Problem: In the entries that follow, identify the line containing "TASK-65, status: Review -> Gereed" and return it together with all later lines, exactly as they appear.

Source records
———

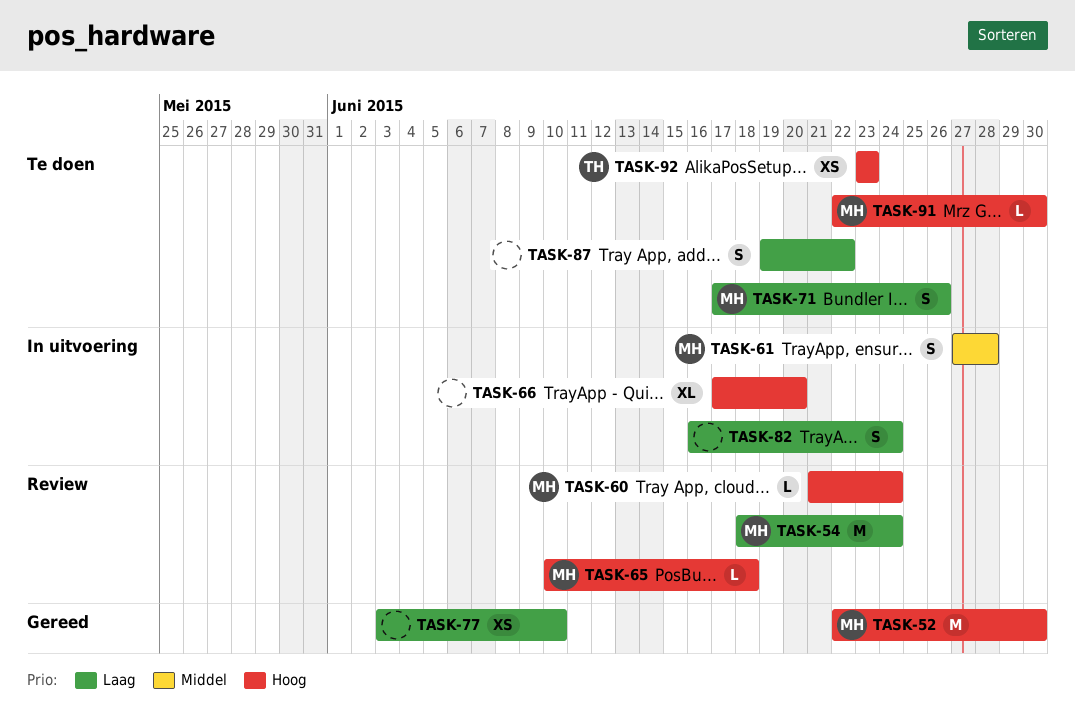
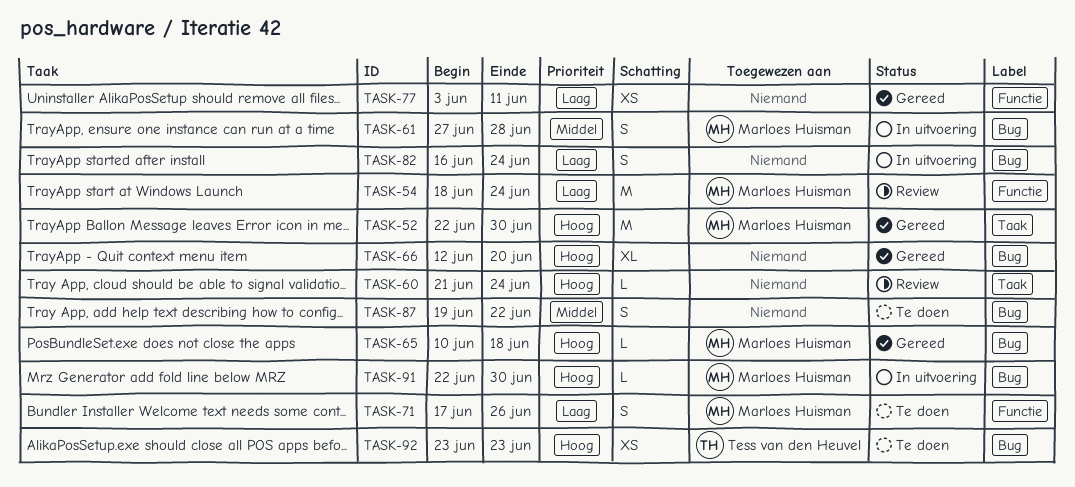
TASK-60, owner: Marloes Huisman -> none
TASK-65, status: Review -> Gereed
TASK-66, status: In uitvoering -> Gereed
TASK-66, start: Jun 17 -> Jun 12
TASK-77, due: Jun 10 -> Jun 11
TASK-87, priority: Laag -> Middel
TASK-91, status: Te doen -> In uitvoering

———

Response to the task:
TASK-65, status: Review -> Gereed
TASK-66, status: In uitvoering -> Gereed
TASK-66, start: Jun 17 -> Jun 12
TASK-77, due: Jun 10 -> Jun 11
TASK-87, priority: Laag -> Middel
TASK-91, status: Te doen -> In uitvoering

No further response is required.